This style does not work
Happy days are here again for secular politicians and journalists, with all the talk of a consensus against the ultra-Orthodox, who do not study a core curriculum and who go on to not join the workforce and not serve in the army.
But it is not that simple. There is no real link between core subjects and joining the labor force, and certainly not with military service. There are many jobs for which core subjects are not required. More to the point, as we see in the Arab community, for whose education the state spends even less, even a fine higher education is no guarantee of employment. Masses of Arab university graduates (and Ethiopian immigrants, too ) are jobless because no one will hire them, because of their ethnic origin.
Moreover, given the hatred of Haredim, there is a concern that were they to enter the labor market, particularly in management positions and the technology sector, they would draw resentment and anger for "taking" good jobs. Tzipi Livni, speaking on the subject, said that action must be taken "before the situation is translated into mutual hatred that will not lead to a solution." Regrettably, hatred, hostility, and total distrust of Haredim have been around for a long time.
Even if not everyone hates them personally - of course there are those who do not, because they know some particular Haredim - the tone and the language used by secular politicians and media outlets in connection with the ultra-Orthodox are those of hatred.
Even if some of their claims have merit, there is no mistaking the intensity of the holy, righteous rage with which they lash out against the Haredim.
Dudi Zilbershlag, an ultra-Orthodox journalist, advertising executive and public figure, wrote an opinion piece in which he compared the ways in which Haredim are negatively depicted in the media to the methods used by anti-Semites to depict Jews negatively. He quoted Max Nordau's dictum: "Hatred of the Jew is not the outcome of anti-Semitic lie and calumny. The contrary is true: the lie and calumny are the outcome of anti-Semitic sentiments."
The fact that it is considered completely legitimate to call the Haredim "extortionists" exemplifies the attitude toward them. The Haredi political parties conduct coalition negotiations like all parties, looking after their interests. In today's capitalistic climate, those who grab whatever they can for themselves at the expense of others are generally admired, not accused of extortion.
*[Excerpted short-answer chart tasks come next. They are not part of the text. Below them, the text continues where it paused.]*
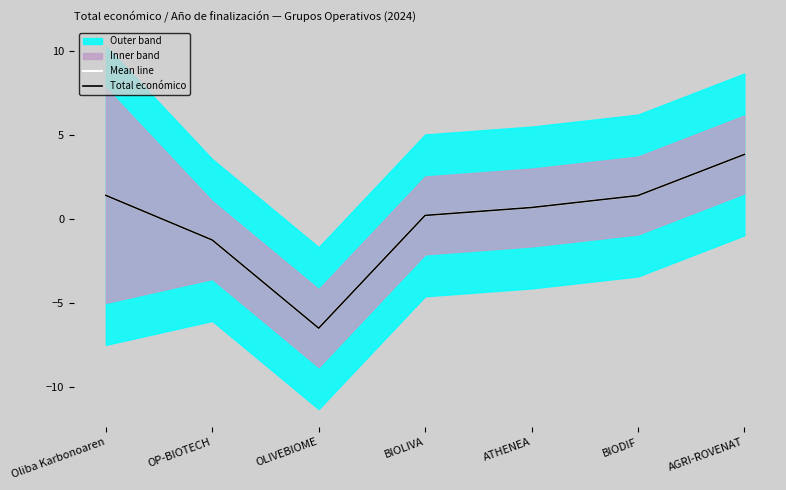

In Mean line, how many points are lower than both neighbors (excluding endpoints)?

1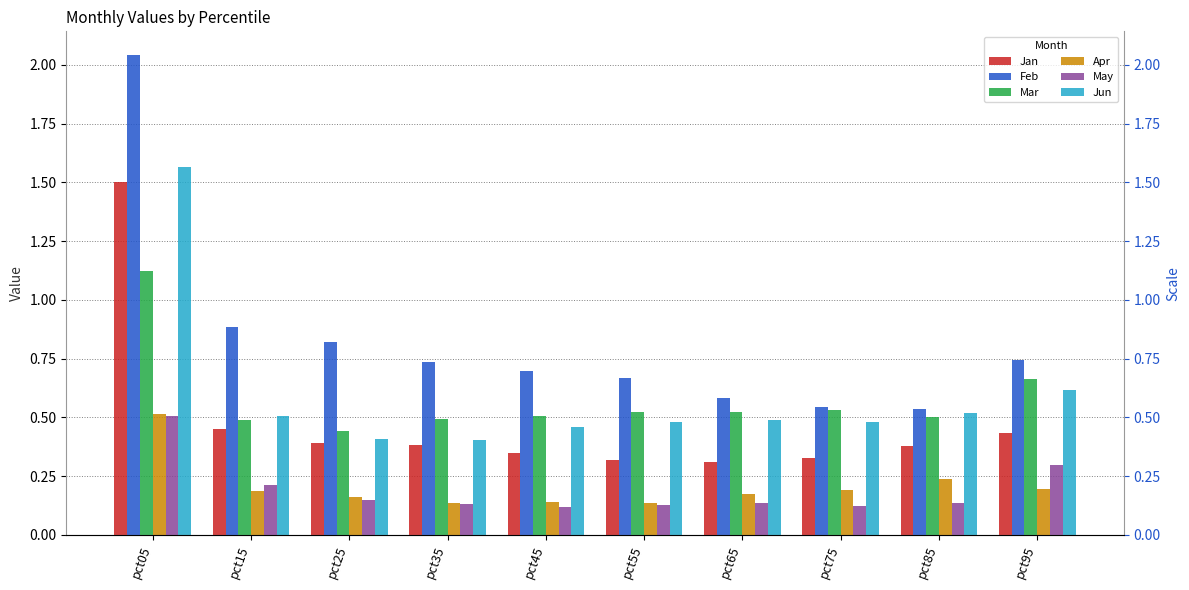

Is it true that Apr equals 0.1 at pct65?

False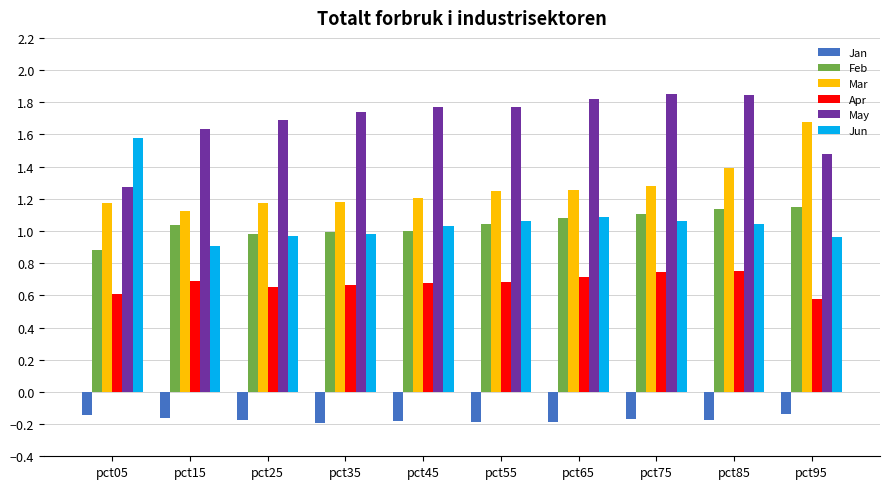

The value of Feb at pct95 is 1.1. True or false?

True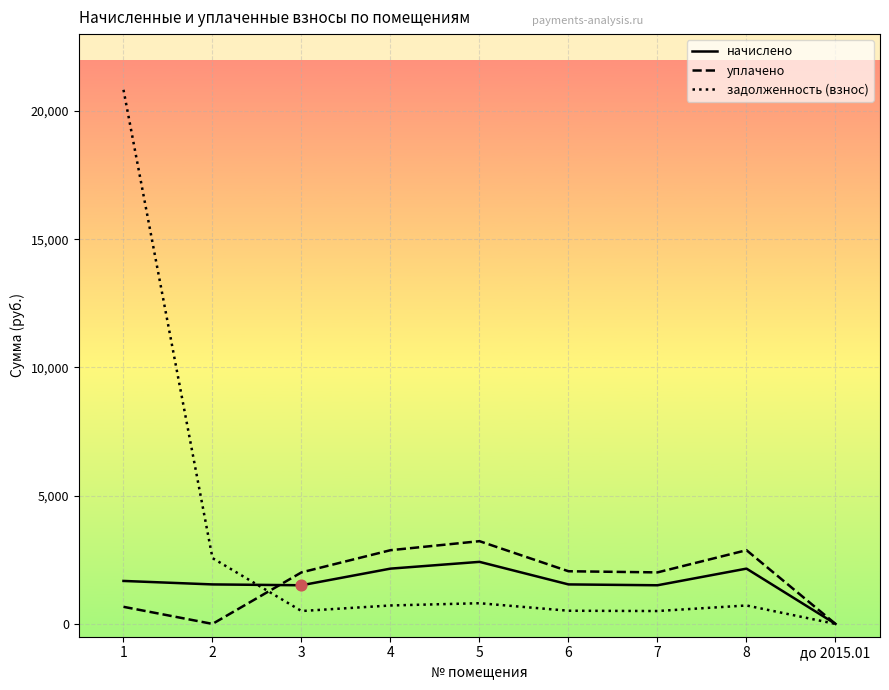

What is the difference between the highest and lowest values at 4?

2155.6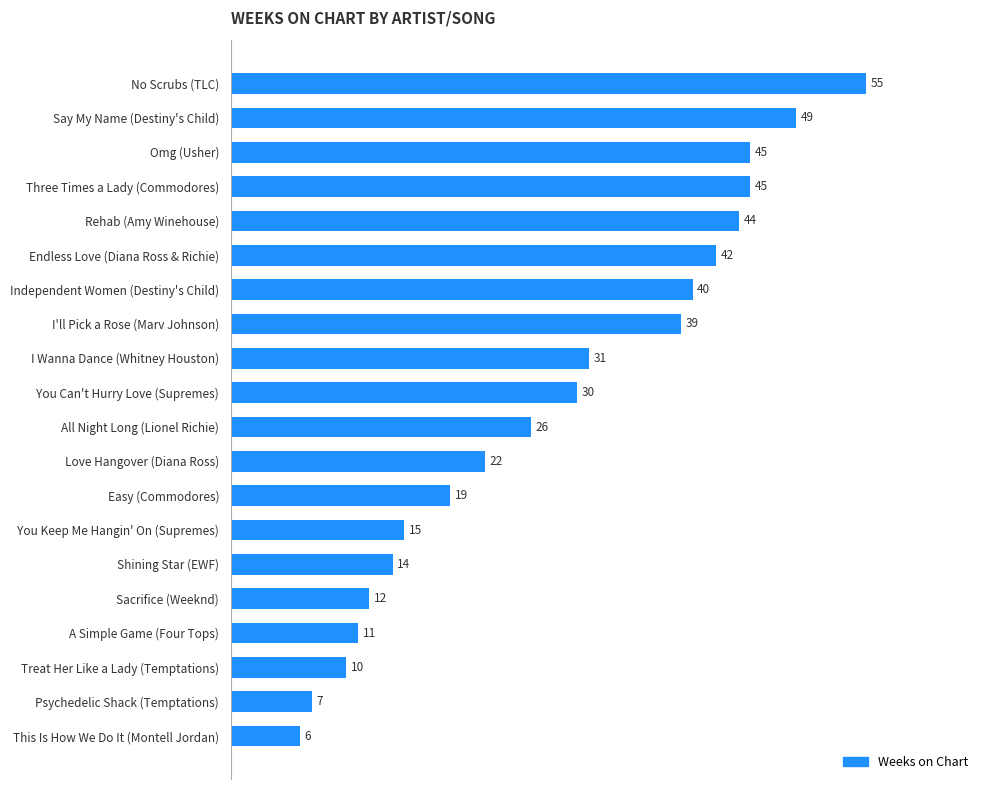

Reading bottom to top, list all the values displayed in this chart.

6	7	10	11	12	14	15	19	22	26	30	31	39	40	42	44	45	45	49	55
It is clear why secular politicians blame the Haredim for their own weakness and readiness to pay any price to promote their own interests, such as holding on to the territories or to their jobs. It is a little less clear why the secular public buys these accusations and allows itself to be incited and consumed by hatred.
Hatred of the Haredim is not new - and thanks to [the defunct political party] Shinui, which did some very nice work in that area. It is bigotry, pure and simple, and like all bigotry it takes a few unique characteristics and then attributes them to its target group.
Many things must be done to bring Haredim into Israeli life as productive members of society. But as long as the talk of what should and should not be done with Haredi society is accompanied by so much bigotry, no constructive progress is possible.